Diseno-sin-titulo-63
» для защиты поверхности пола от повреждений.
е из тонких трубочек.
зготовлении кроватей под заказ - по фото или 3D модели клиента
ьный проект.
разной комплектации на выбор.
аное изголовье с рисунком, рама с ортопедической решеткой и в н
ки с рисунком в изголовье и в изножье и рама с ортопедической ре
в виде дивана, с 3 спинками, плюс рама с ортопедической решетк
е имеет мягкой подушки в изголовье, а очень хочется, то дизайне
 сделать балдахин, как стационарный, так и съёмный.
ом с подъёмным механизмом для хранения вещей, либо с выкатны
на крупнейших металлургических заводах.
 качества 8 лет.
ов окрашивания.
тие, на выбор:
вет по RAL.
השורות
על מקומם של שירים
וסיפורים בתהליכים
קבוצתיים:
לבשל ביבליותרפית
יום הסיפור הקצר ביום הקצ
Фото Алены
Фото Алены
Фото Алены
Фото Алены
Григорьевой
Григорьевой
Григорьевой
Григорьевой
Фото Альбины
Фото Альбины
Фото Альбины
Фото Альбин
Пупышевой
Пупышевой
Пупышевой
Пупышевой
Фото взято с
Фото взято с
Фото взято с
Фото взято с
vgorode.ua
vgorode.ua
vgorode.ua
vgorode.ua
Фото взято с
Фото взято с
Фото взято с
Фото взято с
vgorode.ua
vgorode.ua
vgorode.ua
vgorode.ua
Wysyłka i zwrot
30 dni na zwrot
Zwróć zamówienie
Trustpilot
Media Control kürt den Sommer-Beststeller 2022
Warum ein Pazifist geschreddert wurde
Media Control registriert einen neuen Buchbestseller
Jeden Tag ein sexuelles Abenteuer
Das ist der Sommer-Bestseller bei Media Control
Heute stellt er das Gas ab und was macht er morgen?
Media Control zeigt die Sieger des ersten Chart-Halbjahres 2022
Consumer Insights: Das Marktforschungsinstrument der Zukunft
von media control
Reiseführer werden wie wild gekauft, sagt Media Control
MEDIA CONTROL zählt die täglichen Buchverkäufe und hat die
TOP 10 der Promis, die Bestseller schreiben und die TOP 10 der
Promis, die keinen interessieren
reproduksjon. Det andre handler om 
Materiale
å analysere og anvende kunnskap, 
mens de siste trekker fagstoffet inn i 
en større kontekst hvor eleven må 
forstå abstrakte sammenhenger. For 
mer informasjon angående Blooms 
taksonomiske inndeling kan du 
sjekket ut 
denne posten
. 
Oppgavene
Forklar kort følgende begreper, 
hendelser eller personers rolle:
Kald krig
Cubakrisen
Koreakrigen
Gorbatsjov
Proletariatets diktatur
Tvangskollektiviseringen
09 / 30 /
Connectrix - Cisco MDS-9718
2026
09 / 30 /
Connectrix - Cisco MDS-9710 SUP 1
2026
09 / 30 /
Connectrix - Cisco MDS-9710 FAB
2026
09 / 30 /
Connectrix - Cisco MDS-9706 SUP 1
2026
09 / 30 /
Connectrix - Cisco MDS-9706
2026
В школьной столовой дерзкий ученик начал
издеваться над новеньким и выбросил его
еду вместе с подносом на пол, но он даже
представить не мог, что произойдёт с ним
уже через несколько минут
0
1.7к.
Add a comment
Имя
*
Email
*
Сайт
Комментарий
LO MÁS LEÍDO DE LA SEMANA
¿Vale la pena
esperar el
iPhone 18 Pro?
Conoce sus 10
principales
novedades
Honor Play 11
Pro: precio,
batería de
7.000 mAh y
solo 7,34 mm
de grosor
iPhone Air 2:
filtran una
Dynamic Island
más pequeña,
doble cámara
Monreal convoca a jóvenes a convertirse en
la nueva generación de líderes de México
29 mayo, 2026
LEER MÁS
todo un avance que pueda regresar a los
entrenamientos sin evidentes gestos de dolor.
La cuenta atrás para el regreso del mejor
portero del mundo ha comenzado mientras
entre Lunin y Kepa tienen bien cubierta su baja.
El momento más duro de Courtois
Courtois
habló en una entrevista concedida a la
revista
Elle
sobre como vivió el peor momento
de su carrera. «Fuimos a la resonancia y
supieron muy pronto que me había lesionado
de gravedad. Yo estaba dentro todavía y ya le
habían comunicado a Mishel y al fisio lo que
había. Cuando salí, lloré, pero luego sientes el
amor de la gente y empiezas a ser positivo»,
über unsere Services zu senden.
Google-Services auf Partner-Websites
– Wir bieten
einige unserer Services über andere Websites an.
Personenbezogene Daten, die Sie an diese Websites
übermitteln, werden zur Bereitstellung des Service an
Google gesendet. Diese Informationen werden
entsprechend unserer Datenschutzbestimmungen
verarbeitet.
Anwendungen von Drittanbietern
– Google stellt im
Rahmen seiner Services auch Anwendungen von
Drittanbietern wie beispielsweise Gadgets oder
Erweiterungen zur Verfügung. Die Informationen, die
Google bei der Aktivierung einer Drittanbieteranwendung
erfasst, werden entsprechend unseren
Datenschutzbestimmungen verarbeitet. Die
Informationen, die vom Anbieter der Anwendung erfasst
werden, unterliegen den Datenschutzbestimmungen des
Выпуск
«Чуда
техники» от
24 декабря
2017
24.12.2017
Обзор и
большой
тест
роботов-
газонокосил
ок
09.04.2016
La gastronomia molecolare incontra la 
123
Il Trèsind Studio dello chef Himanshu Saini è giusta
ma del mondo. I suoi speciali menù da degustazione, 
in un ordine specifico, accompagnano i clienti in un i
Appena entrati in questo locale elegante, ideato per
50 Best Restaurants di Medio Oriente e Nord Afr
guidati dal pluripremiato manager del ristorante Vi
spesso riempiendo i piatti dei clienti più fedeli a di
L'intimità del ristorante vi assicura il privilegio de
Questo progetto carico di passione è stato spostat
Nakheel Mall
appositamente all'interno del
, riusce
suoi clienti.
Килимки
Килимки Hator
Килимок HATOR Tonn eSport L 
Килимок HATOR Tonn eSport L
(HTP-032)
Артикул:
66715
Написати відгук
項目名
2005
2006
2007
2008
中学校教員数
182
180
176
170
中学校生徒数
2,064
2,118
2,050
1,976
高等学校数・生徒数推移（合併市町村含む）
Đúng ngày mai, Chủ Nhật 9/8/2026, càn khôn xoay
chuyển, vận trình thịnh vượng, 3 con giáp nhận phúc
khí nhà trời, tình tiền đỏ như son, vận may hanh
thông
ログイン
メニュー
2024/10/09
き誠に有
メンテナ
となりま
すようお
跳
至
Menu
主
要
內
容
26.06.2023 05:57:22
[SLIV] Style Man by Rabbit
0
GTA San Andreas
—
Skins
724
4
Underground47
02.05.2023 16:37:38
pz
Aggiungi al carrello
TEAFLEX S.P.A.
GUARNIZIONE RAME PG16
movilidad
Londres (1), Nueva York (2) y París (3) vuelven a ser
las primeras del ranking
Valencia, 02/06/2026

#### Directions:
Every entry must be output again exactly as it was given.

#### Task answer:
Diseno-sin-titulo-63
» для защиты поверхности пола от повреждений.
е из тонких трубочек.
зготовлении кроватей под заказ - по фото или 3D модели клиента
ьный проект.
разной комплектации на выбор.
аное изголовье с рисунком, рама с ортопедической решеткой и в н
ки с рисунком в изголовье и в изножье и рама с ортопедической ре
в виде дивана, с 3 спинками, плюс рама с ортопедической решетк
е имеет мягкой подушки в изголовье, а очень хочется, то дизайне
 сделать балдахин, как стационарный, так и съёмный.
ом с подъёмным механизмом для хранения вещей, либо с выкатны
на крупнейших металлургических заводах.
 качества 8 лет.
ов окрашивания.
тие, на выбор:
вет по RAL.
השורות
על מקומם של שירים
וסיפורים בתהליכים
קבוצתיים:
לבשל ביבליותרפית
יום הסיפור הקצר ביום הקצ
Фото Алены
Фото Алены
Фото Алены
Фото Алены
Григорьевой
Григорьевой
Григорьевой
Григорьевой
Фото Альбины
Фото Альбины
Фото Альбины
Фото Альбин
Пупышевой
Пупышевой
Пупышевой
Пупышевой
Фото взято с
Фото взято с
Фото взято с
Фото взято с
vgorode.ua
vgorode.ua
vgorode.ua
vgorode.ua
Фото взято с
Фото взято с
Фото взято с
Фото взято с
vgorode.ua
vgorode.ua
vgorode.ua
vgorode.ua
Wysyłka i zwrot
30 dni na zwrot
Zwróć zamówienie
Trustpilot
Media Control kürt den Sommer-Beststeller 2022
Warum ein Pazifist geschreddert wurde
Media Control registriert einen neuen Buchbestseller
Jeden Tag ein sexuelles Abenteuer
Das ist der Sommer-Bestseller bei Media Control
Heute stellt er das Gas ab und was macht er morgen?
Media Control zeigt die Sieger des ersten Chart-Halbjahres 2022
Consumer Insights: Das Marktforschungsinstrument der Zukunft
von media control
Reiseführer werden wie wild gekauft, sagt Media Control
MEDIA CONTROL zählt die täglichen Buchverkäufe und hat die
TOP 10 der Promis, die Bestseller schreiben und die TOP 10 der
Promis, die keinen interessieren
reproduksjon. Det andre handler om 
Materiale
å analysere og anvende kunnskap, 
mens de siste trekker fagstoffet inn i 
en større kontekst hvor eleven må 
forstå abstrakte sammenhenger. For 
mer informasjon angående Blooms 
taksonomiske inndeling kan du 
sjekket ut 
denne posten
. 
Oppgavene
Forklar kort følgende begreper, 
hendelser eller personers rolle:
Kald krig
Cubakrisen
Koreakrigen
Gorbatsjov
Proletariatets diktatur
Tvangskollektiviseringen
09 / 30 /
Connectrix - Cisco MDS-9718
2026
09 / 30 /
Connectrix - Cisco MDS-9710 SUP 1
2026
09 / 30 /
Connectrix - Cisco MDS-9710 FAB
2026
09 / 30 /
Connectrix - Cisco MDS-9706 SUP 1
2026
09 / 30 /
Connectrix - Cisco MDS-9706
2026
В школьной столовой дерзкий ученик начал
издеваться над новеньким и выбросил его
еду вместе с подносом на пол, но он даже
представить не мог, что произойдёт с ним
уже через несколько минут
0
1.7к.
Add a comment
Имя
*
Email
*
Сайт
Комментарий
LO MÁS LEÍDO DE LA SEMANA
¿Vale la pena
esperar el
iPhone 18 Pro?
Conoce sus 10
principales
novedades
Honor Play 11
Pro: precio,
batería de
7.000 mAh y
solo 7,34 mm
de grosor
iPhone Air 2:
filtran una
Dynamic Island
más pequeña,
doble cámara
Monreal convoca a jóvenes a convertirse en
la nueva generación de líderes de México
29 mayo, 2026
LEER MÁS
todo un avance que pueda regresar a los
entrenamientos sin evidentes gestos de dolor.
La cuenta atrás para el regreso del mejor
portero del mundo ha comenzado mientras
entre Lunin y Kepa tienen bien cubierta su baja.
El momento más duro de Courtois
Courtois
habló en una entrevista concedida a la
revista
Elle
sobre como vivió el peor momento
de su carrera. «Fuimos a la resonancia y
supieron muy pronto que me había lesionado
de gravedad. Yo estaba dentro todavía y ya le
habían comunicado a Mishel y al fisio lo que
había. Cuando salí, lloré, pero luego sientes el
amor de la gente y empiezas a ser positivo»,
über unsere Services zu senden.
Google-Services auf Partner-Websites
– Wir bieten
einige unserer Services über andere Websites an.
Personenbezogene Daten, die Sie an diese Websites
übermitteln, werden zur Bereitstellung des Service an
Google gesendet. Diese Informationen werden
entsprechend unserer Datenschutzbestimmungen
verarbeitet.
Anwendungen von Drittanbietern
– Google stellt im
Rahmen seiner Services auch Anwendungen von
Drittanbietern wie beispielsweise Gadgets oder
Erweiterungen zur Verfügung. Die Informationen, die
Google bei der Aktivierung einer Drittanbieteranwendung
erfasst, werden entsprechend unseren
Datenschutzbestimmungen verarbeitet. Die
Informationen, die vom Anbieter der Anwendung erfasst
werden, unterliegen den Datenschutzbestimmungen des
Выпуск
«Чуда
техники» от
24 декабря
2017
24.12.2017
Обзор и
большой
тест
роботов-
газонокосил
ок
09.04.2016
La gastronomia molecolare incontra la 
123
Il Trèsind Studio dello chef Himanshu Saini è giusta
ma del mondo. I suoi speciali menù da degustazione, 
in un ordine specifico, accompagnano i clienti in un i
Appena entrati in questo locale elegante, ideato per
50 Best Restaurants di Medio Oriente e Nord Afr
guidati dal pluripremiato manager del ristorante Vi
spesso riempiendo i piatti dei clienti più fedeli a di
L'intimità del ristorante vi assicura il privilegio de
Questo progetto carico di passione è stato spostat
Nakheel Mall
appositamente all'interno del
, riusce
suoi clienti.
Килимки
Килимки Hator
Килимок HATOR Tonn eSport L 
Килимок HATOR Tonn eSport L
(HTP-032)
Артикул:
66715
Написати відгук
項目名
2005
2006
2007
2008
中学校教員数
182
180
176
170
中学校生徒数
2,064
2,118
2,050
1,976
高等学校数・生徒数推移（合併市町村含む）
Đúng ngày mai, Chủ Nhật 9/8/2026, càn khôn xoay
chuyển, vận trình thịnh vượng, 3 con giáp nhận phúc
khí nhà trời, tình tiền đỏ như son, vận may hanh
thông
ログイン
メニュー
2024/10/09
き誠に有
メンテナ
となりま
すようお
跳
至
Menu
主
要
內
容
26.06.2023 05:57:22
[SLIV] Style Man by Rabbit
0
GTA San Andreas
—
Skins
724
4
Underground47
02.05.2023 16:37:38
pz
Aggiungi al carrello
TEAFLEX S.P.A.
GUARNIZIONE RAME PG16
movilidad
Londres (1), Nueva York (2) y París (3) vuelven a ser
las primeras del ranking
Valencia, 02/06/2026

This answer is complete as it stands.